# Melafix overdose....need advice ASAP



## Malawi_G (Jan 24, 2005)

Hey Guys....I just realized that I've been overdosing with melafix since yesterday, I added 10 ml per 10 gallon instead of 5ml....So far I haven't seen any of my fish acting weird, but I did some research and apparently some people got their whole tank wipe out....The reason I dose it because some of my angel fish had some torn fins and some white film on their body, Since I dose yesterday I noticed a that some of the white film is almost gone, but now I'm kinda paranoid, it's midnight now and my tank has been lights out for an hour now, do you guys think I should leave it or do a water change....thanks.....


----------



## cichlify (Sep 1, 2009)

I think they should be okay if you just do a large water change and use carbon filter to help remove the medication.
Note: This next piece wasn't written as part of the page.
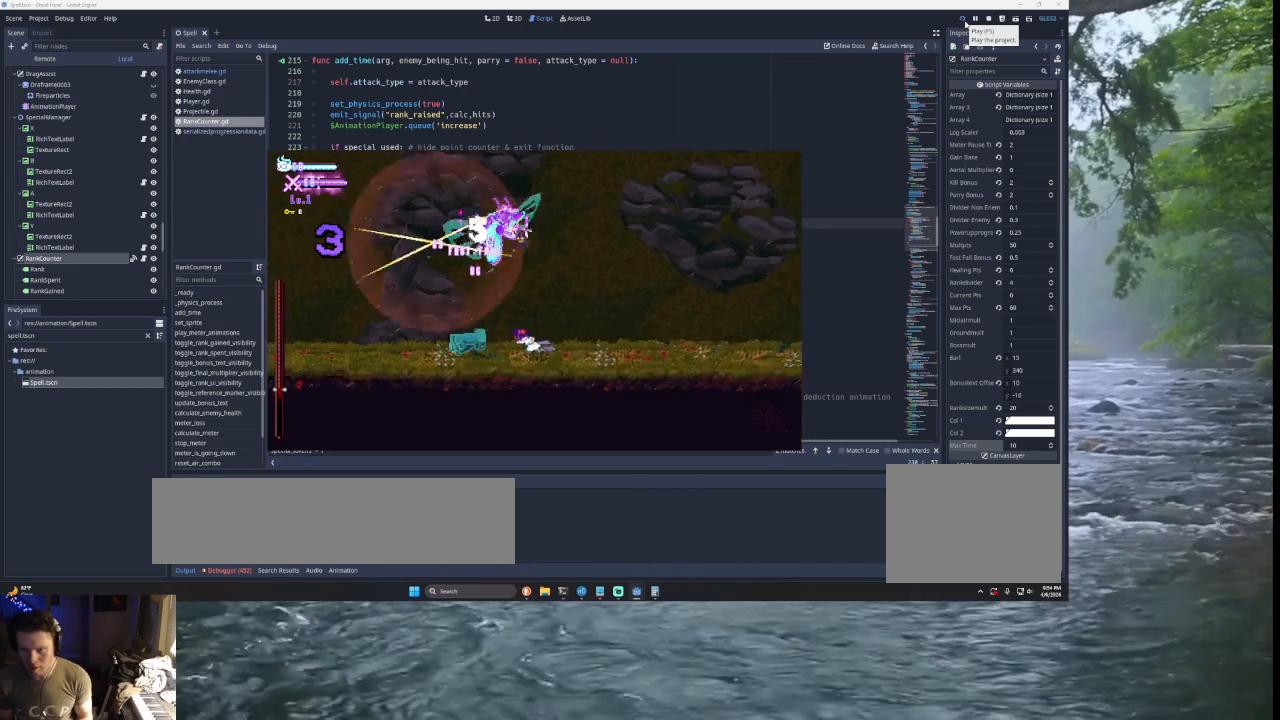
{"buttons": [], "left_stick": "center", "right_stick": "center", "events": [[367, "left_stick", "center"]]}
Did you just get the angle fish or have you had them for a while?


----------



## Briguy (Aug 10, 2009)

Do a 50% water change. That will correct your dosage. However you will probably be ok as the dosage directions indicate to treat daily for 7 days and then do a water change.


----------



## Malawi_G (Jan 24, 2005)

thanks for the advice guys....so I decided not to disturb the tank last night and check up on them this morning...seems like everything is alright no sign of stress on any fish so I will leave it...Yes the instruction says daily for a week so I wont be putting any for 2 days cause I double dose for the last 2 days.....I just got the angel fish last week or so and I don't have a quarantine tank that's why I'm medicating the whole tank.....


----------



## Robin (Sep 18, 2002)

Since water quality is key to healing I think you'd be better off doing a water change to lower the amount of Melafix. Actually doing daily partial water changes while dosing with Melafix is a good idea. Just obviously do the water change before you dose with Melafix and make sure you're using a good quality dechlorinator

Robin


----------



## PfunMo (Jul 30, 2009)

I've just discovered how easy it is to overdose with the Melafix. Instructions do not make it clear that using the measuring cap gives you 10ML rather than the 5ML per 10 gallons per dose. Be aware that there are marks on the measuring cap but they are not obvious and easily missed. Easy to double dose if you expect the capfull to be the same amount as referred to in the directions.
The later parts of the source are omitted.